Our Training Camp preview of the Green Bay Packers continues on today, as we shift our focus from the quarterback position to the running backs. This season has been an awfully eventful (and attention-filled) one for the Packers’ incumbent starter, who has dealt with media and fan examinations of his physical condition that border on the obsessive.
To Eddie Lacy’s credit, he has handled the discussion with class, never seeming to let it get to him as he works to improve his effectiveness as a runner for 2016. Meanwhile, his running mate returns for another go in Green Bay but will have to look to solve the fumbling issues that plagued him in 2015. If those two issues are sorted out this summer, Green Bay’s rushing attack should be in great hands this season.

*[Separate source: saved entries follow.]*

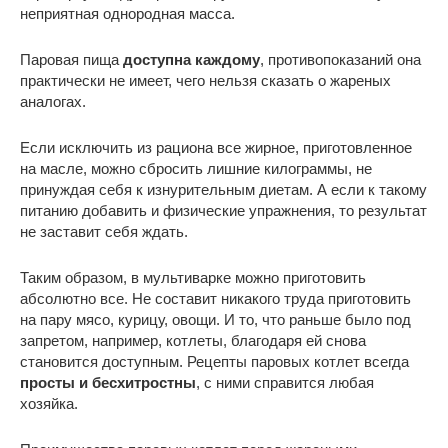
неприятная однородная масса.
Паровая пища
доступна каждому
, противопоказаний она
практически не имеет, чего нельзя сказать о жареных
аналогах.
Если исключить из рациона все жирное, приготовленное
на масле, можно сбросить лишние килограммы, не
принуждая себя к изнурительным диетам. А если к такому
питанию добавить и физические упражнения, то результат
не заставит себя ждать.
Таким образом, в мультиварке можно приготовить
абсолютно все. Не составит никакого труда приготовить
на пару мясо, курицу, овощи. И то, что раньше было под
запретом, например, котлеты, благодаря ей снова
становится доступным. Рецепты паровых котлет всегда
просты и бесхитростны
, с ними справится любая
хозяйка.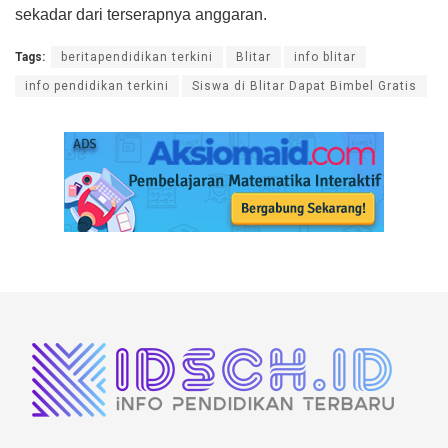
sekadar dari terserapnya anggaran.
Tags:
beritapendidikan terkini
Blitar
info blitar
info pendidikan terkini
Siswa di Blitar Dapat Bimbel Gratis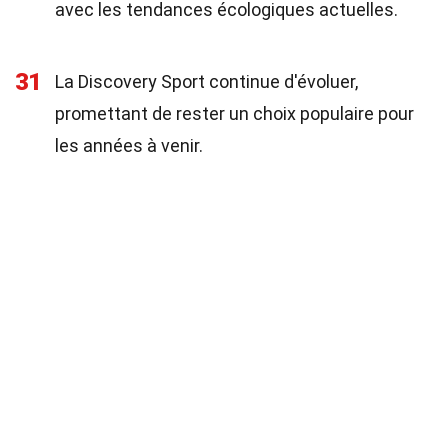
avec les tendances écologiques actuelles.
31
La Discovery Sport continue d'évoluer,
promettant de rester un choix populaire pour
les années à venir.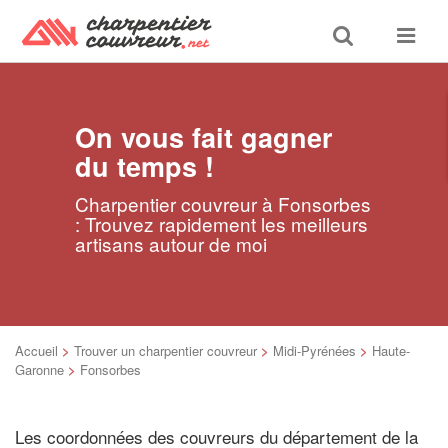
Toggle
Toggle
search
navigat
On vous fait gagner
du temps !
Charpentier couvreur à Fonsorbes
: Trouvez rapidement les meilleurs
artisans autour de moi
Accueil
>
Trouver un charpentier couvreur
>
Midi-Pyrénées
>
Haute-
Garonne
>
Fonsorbes
Les coordonnées des couvreurs du département de la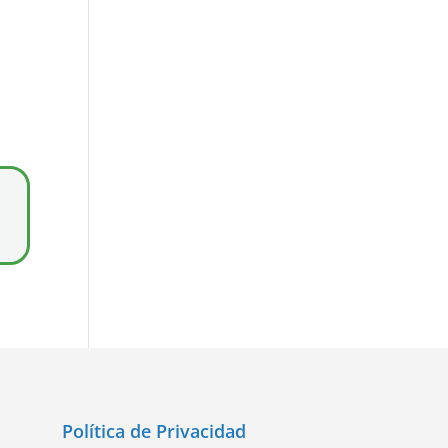
Política de Privacidad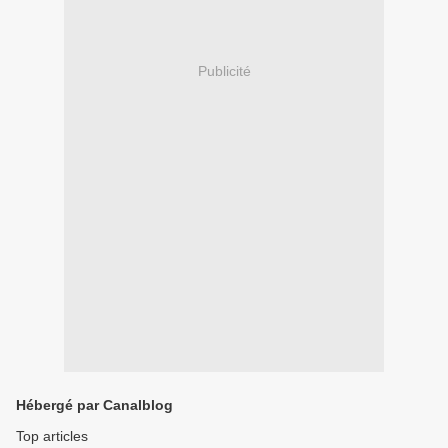
Publicité
Hébergé par Canalblog
Top articles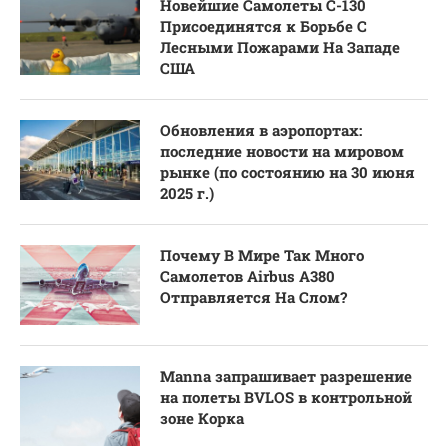
Новейшие Самолеты C-130
Присоединятся к Борьбе С
Лесными Пожарами На Западе
США
Обновления в аэропортах:
последние новости на мировом
рынке (по состоянию на 30 июня
2025 г.)
Почему В Мире Так Много
Самолетов Airbus A380
Отправляется На Слом?
Manna запрашивает разрешение
на полеты BVLOS в контрольной
зоне Корка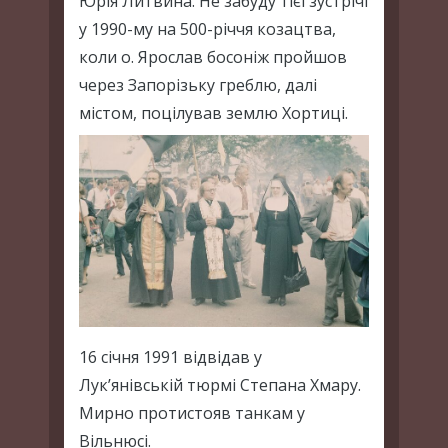
Юрія Литвина. Не забуду тієї зустрічі
у 1990-му на 500-річчя козацтва,
коли о. Ярослав босоніж пройшов
через Запорізьку греблю, далі
містом, поцілував землю Хортиці.
16 січня 1991 відвідав у
Лук’янівській тюрмі Степана Хмару.
Мирно протистояв танкам у
Вільнюсі.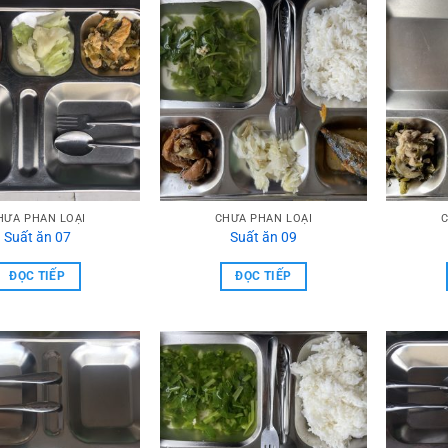
HƯA PHẦN LOẠI
CHƯA PHẦN LOẠI
C
Suất ăn 07
Suất ăn 09
ĐỌC TIẾP
ĐỌC TIẾP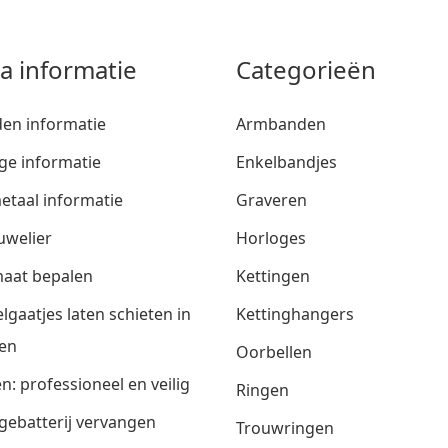
ra informatie
Categorieën
den informatie
Armbanden
ge informatie
Enkelbandjes
etaal informatie
Graveren
uwelier
Horloges
aat bepalen
Kettingen
lgaatjes laten schieten in
Kettinghangers
en
Oorbellen
n: professioneel en veilig
Ringen
gebatterij vervangen
Trouwringen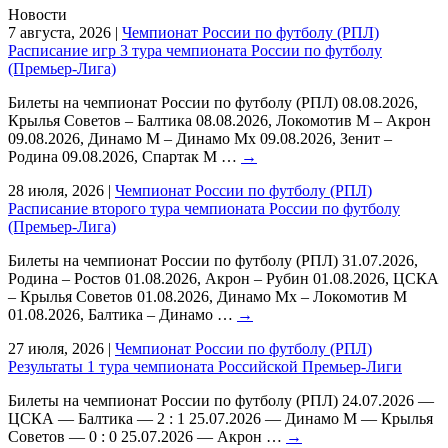
Новости
7 августа, 2026
|
Чемпионат России по футболу (РПЛ)
Расписание игр 3 тура чемпионата России по футболу
(Премьер-Лига)
Билеты на чемпионат России по футболу (РПЛ) 08.08.2026,
Крылья Советов – Балтика 08.08.2026, Локомотив М – Акрон
09.08.2026, Динамо М – Динамо Мх 09.08.2026, Зенит –
Родина 09.08.2026, Спартак М …
→
28 июля, 2026
|
Чемпионат России по футболу (РПЛ)
Расписание второго тура чемпионата России по футболу
(Премьер-Лига)
Билеты на чемпионат России по футболу (РПЛ) 31.07.2026,
Родина – Ростов 01.08.2026, Акрон – Рубин 01.08.2026, ЦСКА
– Крылья Советов 01.08.2026, Динамо Мх – Локомотив М
01.08.2026, Балтика – Динамо …
→
27 июля, 2026
|
Чемпионат России по футболу (РПЛ)
Результаты 1 тура чемпионата Российской Премьер-Лиги
Билеты на чемпионат России по футболу (РПЛ) 24.07.2026 —
ЦСКА — Балтика — 2 : 1 25.07.2026 — Динамо М — Крылья
Советов — 0 : 0 25.07.2026 — Акрон …
→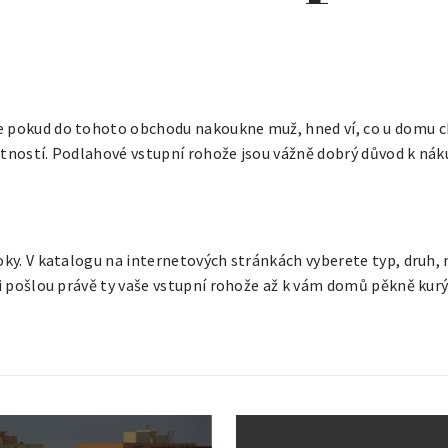
 pokud do tohoto obchodu nakoukne muž, hned ví, co u domu chyb
stností. Podlahové
vstupní rohože
jsou vážně dobrý důvod k náku
oky. V katalogu na internetových stránkách vyberete typ, druh, 
oni pošlou právě ty vaše vstupní rohože až k vám domů pěkně ku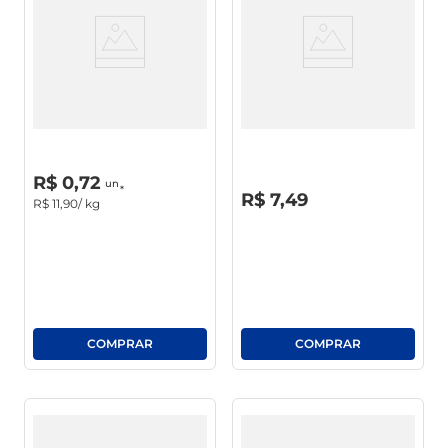
café
macarrão
Pão Francês Assado
Pão De Forma Limiar Integral
400g
R$
0
,
00
un
R$
0
,
72
un
R$
0
,
00
R$
7
,
49
R$
11
,
90
/ kg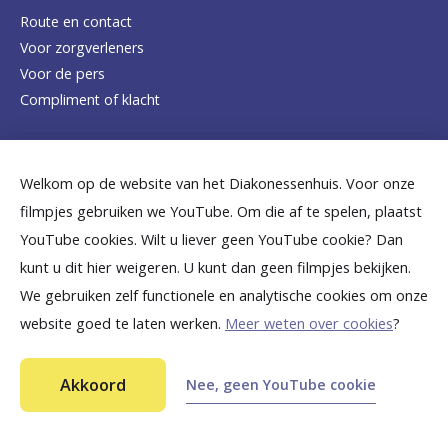
e
Route en contact
Voor zorgverleners
h
Voor de pers
o
Compliment of klacht
m
e
Dicht bij jou
Welkom op de website van het Diakonessenhuis. Voor onze
p
filmpjes gebruiken we YouTube. Om die af te spelen, plaatst
a
B
B
B
B
B
YouTube cookies. Wilt u liever geen YouTube cookie? Dan
g
kunt u dit hier weigeren. U kunt dan geen filmpjes bekijken.
e
e
e
e
e
We gebruiken zelf functionele en analytische cookies om onze
e
k
k
k
k
k
website goed te laten werken.
Meer weten over cookies
?
i
i
i
i
i
©
2026
Diakonessenhuis Utrecht—Zeist—Doorn
j
j
j
j
j
Akkoord
Nee, geen YouTube cookie
Aansprakelijkheid
k
k
k
k
k
Toegankelijkheid
Ga snel naar...
Privacy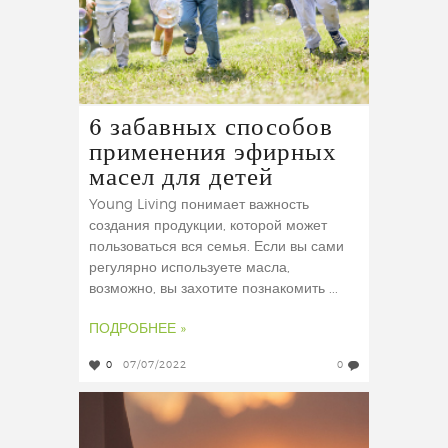
6 забавных способов
применения эфирных
масел для детей
Young Living понимает важность
создания продукции, которой может
пользоваться вся семья. Если вы сами
регулярно используете масла,
возможно, вы захотите познакомить ...
ПОДРОБНЕЕ »
0
07/07/2022
0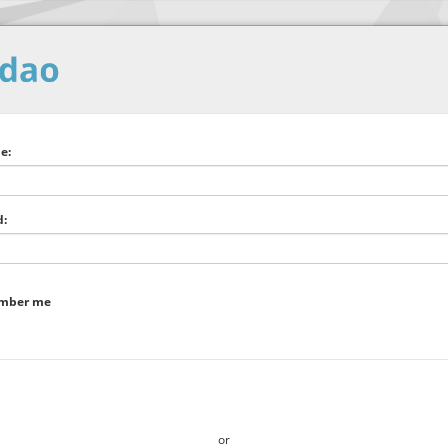
e:
d:
text
es
mber me
d to the products Requirements related to the product are determined
########### ####### ## ### ########
### ####### ### ########## #### ### ######### ###### ## ### #
### ### ########### ###### ######## ## ### #######&#####;# ##
or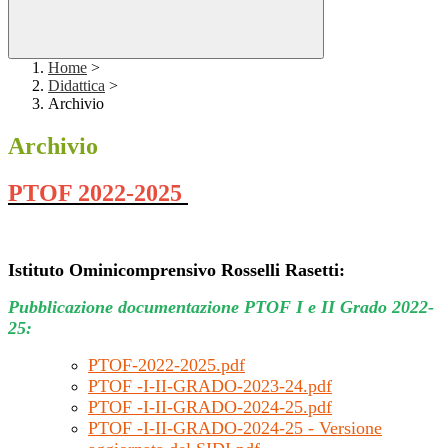
Home
>
Didattica
>
Archivio
Archivio
PTOF 2022-2025
Istituto Ominicomprensivo Rosselli Rasetti:
Pubblicazione documentazione PTOF I e II Grado 2022-
25:
PTOF-2022-2025.pdf
PTOF -I-II-GRADO-2023-24.pdf
PTOF -I-II-GRADO-2024-25.pdf
PTOF -I-II-GRADO-2024-25 - Versione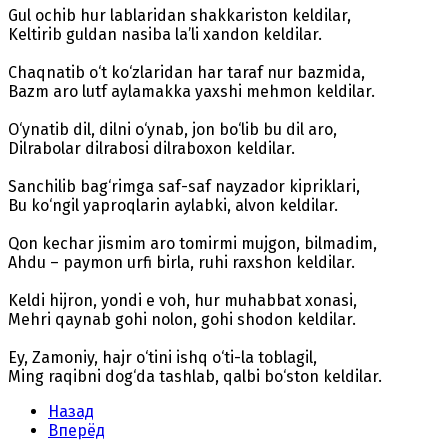
Gul ochib hur lablaridan shakkariston keldilar,
Keltirib guldan nasiba la’li xandon keldilar.
Chaqnatib o‘t ko‘zlaridan har taraf nur bazmida,
Bazm aro lutf aylamakka yaxshi mehmon keldilar.
O‘ynatib dil, dilni o‘ynab, jon bo‘lib bu dil aro,
Dilrabolar dilrabosi dilraboxon keldilar.
Sanchilib bag‘rimga saf-saf nayzador kipriklari,
Bu ko‘ngil yaproqlarin aylabki, alvon keldilar.
Qon kechar jismim aro tomirmi mujgon, bilmadim,
Ahdu – paymon urfi birla, ruhi raxshon keldilar.
Keldi hijron, yondi e voh, hur muhabbat xonasi,
Mehri qaynab gohi nolon, gohi shodon keldilar.
Ey, Zamoniy, hajr o‘tini ishq o‘ti-la toblagil,
Ming raqibni dog‘da tashlab, qalbi bo‘ston keldilar.
Назад
Вперёд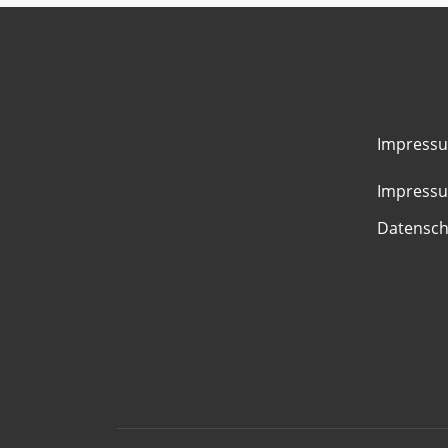
Impressu
Impress
Datensch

Here’s a look at what to watch for out of each of the Packers’ running backs and fullbacks in training camp.
Eddie Lacy, #27
5’11”, 234(-ish) pounds
Not since the days of Gilbert Brown has one man’s weight been such a fascination for Packers fans as Eddie Lacy’s has been for the past 12 months. In short, he played too heavy last season and lost his agility, but showed up to OTAs in much better shape after an offseason spent with the founder of P90X. Packers fans will hope to see the Lacy of old on July 25th when the team reports for camp; if they do, there’s no reason to expect less than 1,100 yards on the ground and a return to his pre-2015 form.
James Starks, #44
6’2”, 218 pounds
After hitting free agency for a second time this offseason, Starks returned to Green Bay on a two-year deal to play the foil to Lacy. He got the biggest workload of his career in 2015 and although his yards-per-carry average was a modest 4.1, he contributed with a career-best season as a receiver. All told, he nearly hit 1,000 yards from scrimmage. The only major complaint about Starks was his fumbling issues - he coughed up the football five times, matching the number he had in his career coming in. Ball security should be a focus for him this offseason, as will continuing his effectiveness as a receiver.
John Crockett, #38
6’0”, 217 pounds
2nd season (no accrued season in 2015)
College: North Dakota State
Because Crockett was active for just two games in 2015 after spending most of the year on the practice squad, he did not qualify for an “accrued season” of experience. He will look to get that this season as he hopes to keep the job as the Packers’ third running back. Crockett’s college numbers still jump off the page, and he showed some decent burst in the preseason and on a few runs in his short regular-season action. He should be a threat to catch the ball out of the backfield as well, but will need to find a way to contribute on special teams this summer.
Don Jackson, #26
5’10”, 208 pounds
Jackson visited Green Bay leading up to the 2016 NFL Draft, and the Packers quickly scooped him up as an undrafted free agent following the Draft’s final selection. Though he does not really qualify as a speedster nor a power back, Jackson will need to hope that his all-around game and athleticism shine through in training camp and that he can shine in extended preseason action, forcing the Packers to rethink their third-string plan.
Brandon Burks, #34
5’9”, 208 pounds
Like Jackson, Burks does not appear to have a single skill to focus on and therefore needs to contribute in all facets of the game. However, he showed a greater ability as a receiver out of the backfield than Jackson. If he can prove to be a better pass-blocker as well, that could give him an edge over his fellow undrafted rookie and could put him in the conversation with Crockett for the #3 job.
Aaron Ripkowski, #22
6’1”, 246 pounds
With John Kuhn still on the free agent market despite the Packers having two open spots on the 90-man roster, they are clearly giving Ripkowski every opportunity to demonstrate that he is ready to be the team’s fullback for 2016 and beyond. The big test for Rip will be in pass-blocking; he is already a capable run-blocker, so if he can master the protections he should not have to look over his shoulder for the veteran to swoop in.
Alstevis Squirewell, #40
6’0”, 265 pounds
A fullback-turned-defensive lineman-turned-fullback again, Squirewell has the best name on the team and has had one of the more fascinating career arcs of any undrafted rookie just because of his position shifts. He’s every bit the bowling ball he appears to be, but he is raw and would likely need seasoning on the practice squad before he is ready to contribute in a meaningful way.